#### GESTELLTE AUFGABE A
Überarbeite bitte die Einträge von der Zeile mit "order: Falconiformes" bis hinunter zur Zeile mit "common name: Hen harrier", indem du "common name" durch "vernacular name" ersetzt und alles andere unverändert lässt. Die Bilder gehören nicht in die Antwort.

#### TEXTAUSZUG
Automatisieren oder Auslagern. Der Rieter- Konzern macht beides mit Erfolg.
Der überwiegende Teil der 13 000 Beschäftigten arbeitet bereits heute im
Ausland. Davon bald jeder Vierte in einem Niedriglohnland wie etwa in
Tschechien oder China. In der Schweiz dagegen beschäftigt der
Textilmaschinenbauer und Autozulieferer noch 1800 Leute. Könnten es bald
einmal noch weniger sein? Rieter-Konzernchef Hartmut Reuter verneint. Für ihn
steht ausser Frage, dass es auch in Zukunft Sinn machen wird, an
Hochlohnstandorten wie der Schweiz zu produzieren. «Wir wollen an der
Schweiz festhalten», versicherte er anlässlich einer Presse- und
Analystenreise.
Zumindest die Kernkompetenz lässt sich nicht auslagern, und diese liegt bei
Rieter Textile Systems in allen Teilen, die in unmittelbarem Kontakt mit dem
Garn stehen. Hier liegt das technologische Know-how, das man nicht aus der
Hand geben will. Alles andere seien es Schalter oder Kabel kann dagegen
irgendwo hergestellt werden.
Wie Rieter heute in der Schweiz arbeitet, zeigt sich zum Beispiel im Spin
Center am Stammsitz Winterthur. Hier kann den Kunden einerseits vorgeführt
werden, was technologisch möglich ist. Zum andern dient das Spin Center aber
auch als hausinterne Versuchsanlage, wo zusammen mit der Kundschaft nach
neuen Lösungen gesucht wird. «Erst aus diesem Zusammenspiel entsteht
Innovation und technologische Spitzenleistung», so Reuter. Mit anderen
Worten: Die Überlebensfähigkeit der Textilindustrie in einer Hochlohnregion wie
Europa bedingt eine enge Zusammenarbeit zwischen Maschinenbauern und
Kunden.
Das Überleben sichern
Am Leben erhalten wird die Textilindustrie also durch ein hohes
Anspruchsdenken, das es eigentlich nur in Nischenmärkten einer
fortgeschrittenen Volkswirtschaft gibt. Genau dieser Faktor ist für das
Überleben der Branche matchentscheidend. Fällt einer der Partner weg, so
verschwindet nach und nach auch der andere. So geschehen in den USA, wo
es kaum noch Textilmaschinenbauer gibt und es nur noch eine Frage der Zeit
ist, bis die einfache Textilindustrie völlig verschwunden ist. Alleine seit Anfang
Jahr haben in den Vereinigten Staaten über 50 Spinnereien den Betrieb
eingestellt.

#### GESTELLTE AUFGABE B
Übersetze aus dem Text über den Rieter-Konzern den Satz „Hier liegt das technologische Know-how, das man nicht aus der Hand geben will.“ ins Englische.

#### VERFÜGBARE EINTRÄGE
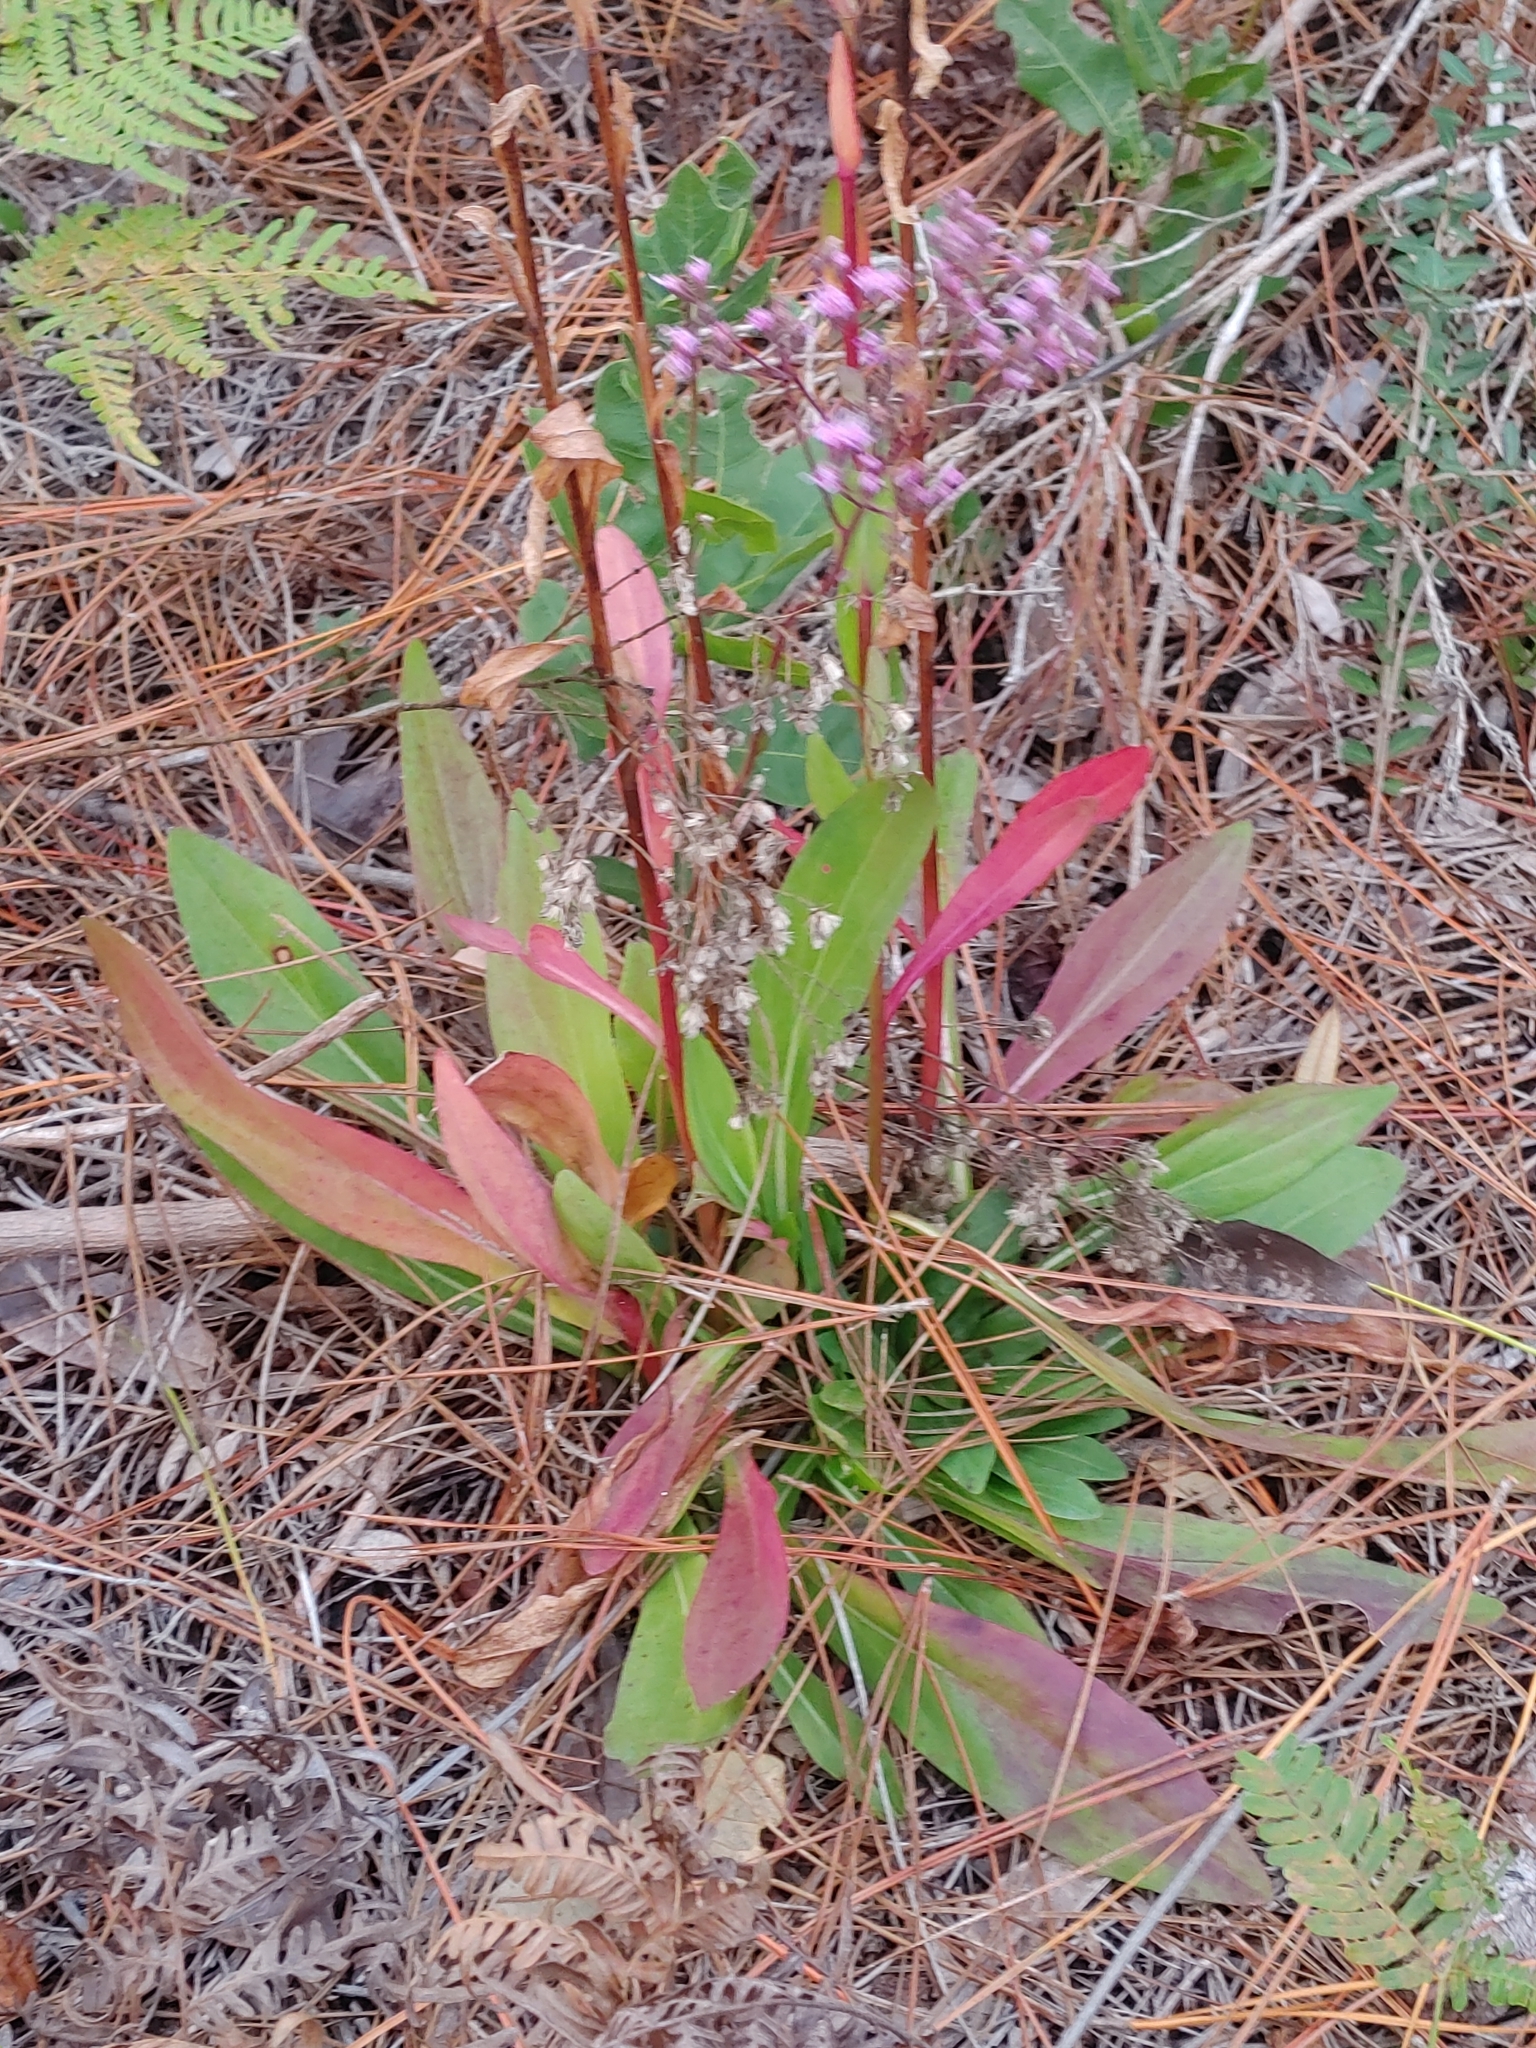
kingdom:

==

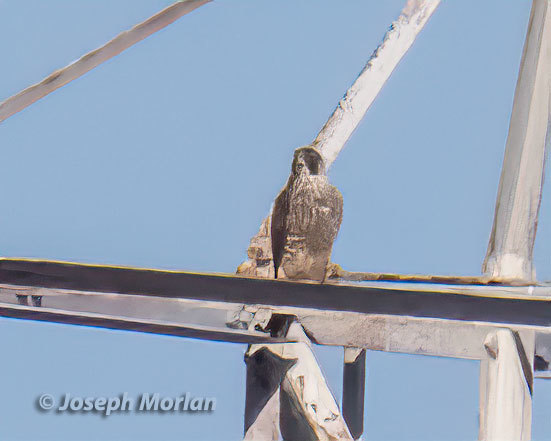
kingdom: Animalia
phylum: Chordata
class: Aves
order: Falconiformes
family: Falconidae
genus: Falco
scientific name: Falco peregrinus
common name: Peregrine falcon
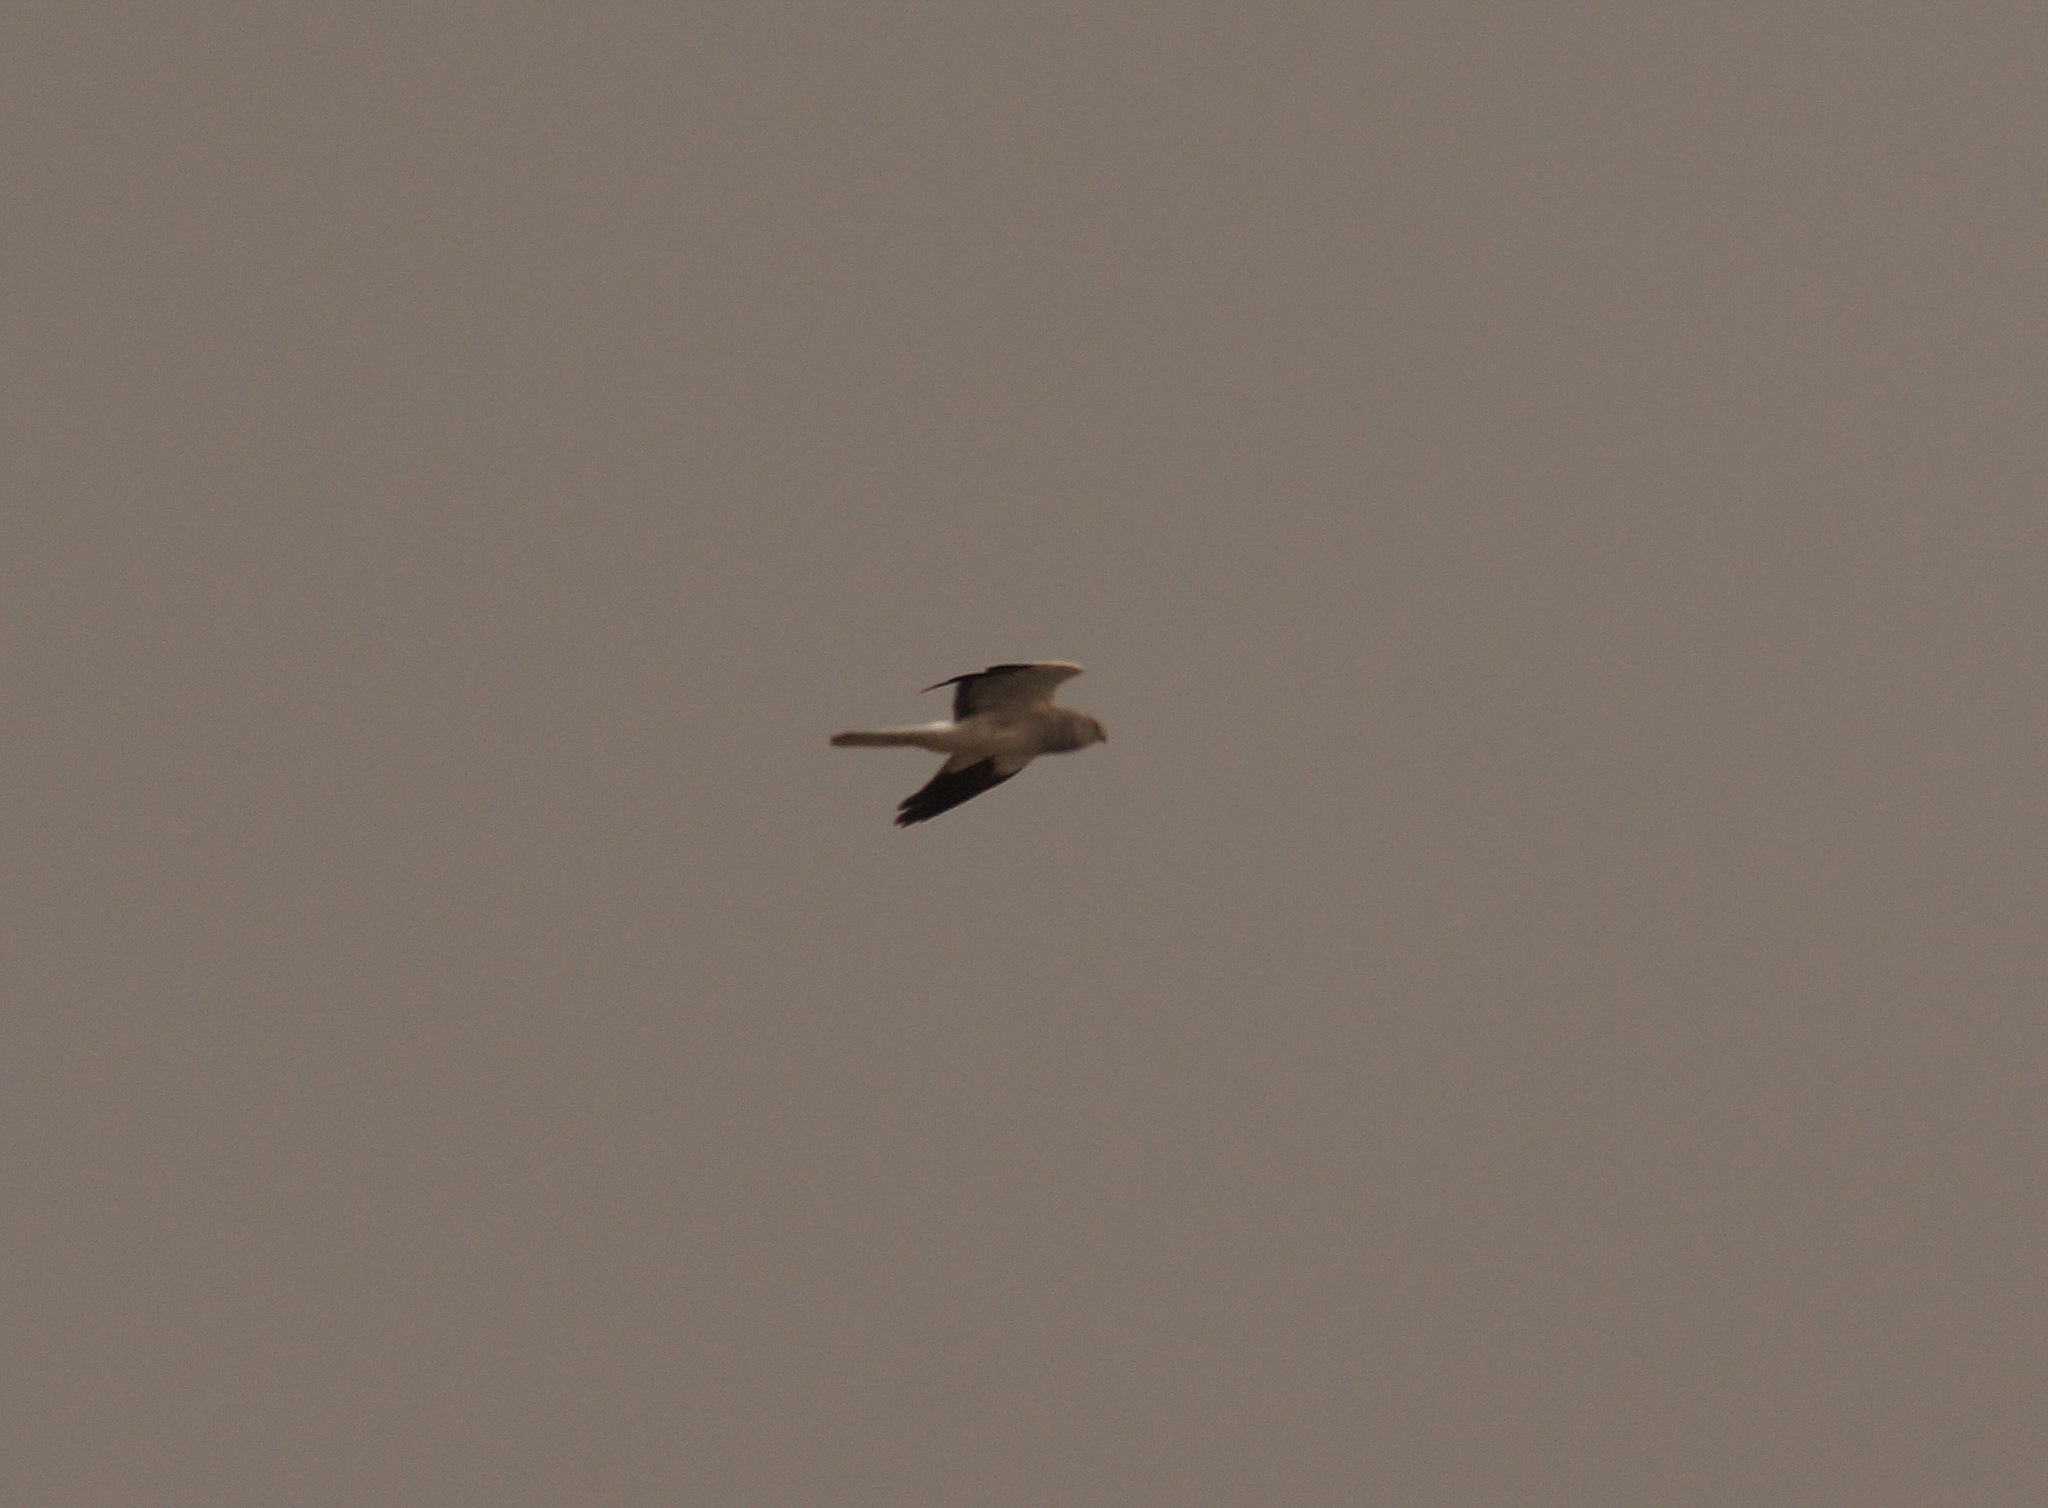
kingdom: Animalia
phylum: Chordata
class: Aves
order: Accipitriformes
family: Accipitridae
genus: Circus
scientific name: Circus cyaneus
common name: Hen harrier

#### VOLLSTÄNDIGE ANTWORT A
order: Falconiformes
family: Falconidae
genus: Falco
scientific name: Falco peregrinus
vernacular name: Peregrine falcon
kingdom: Animalia
phylum: Chordata
class: Aves
order: Accipitriformes
family: Accipitridae
genus: Circus
scientific name: Circus cyaneus
vernacular name: Hen harrier

#### VOLLSTÄNDIGE ANTWORT B
This is where the technological know-how lies that they do not want to let out of their hands.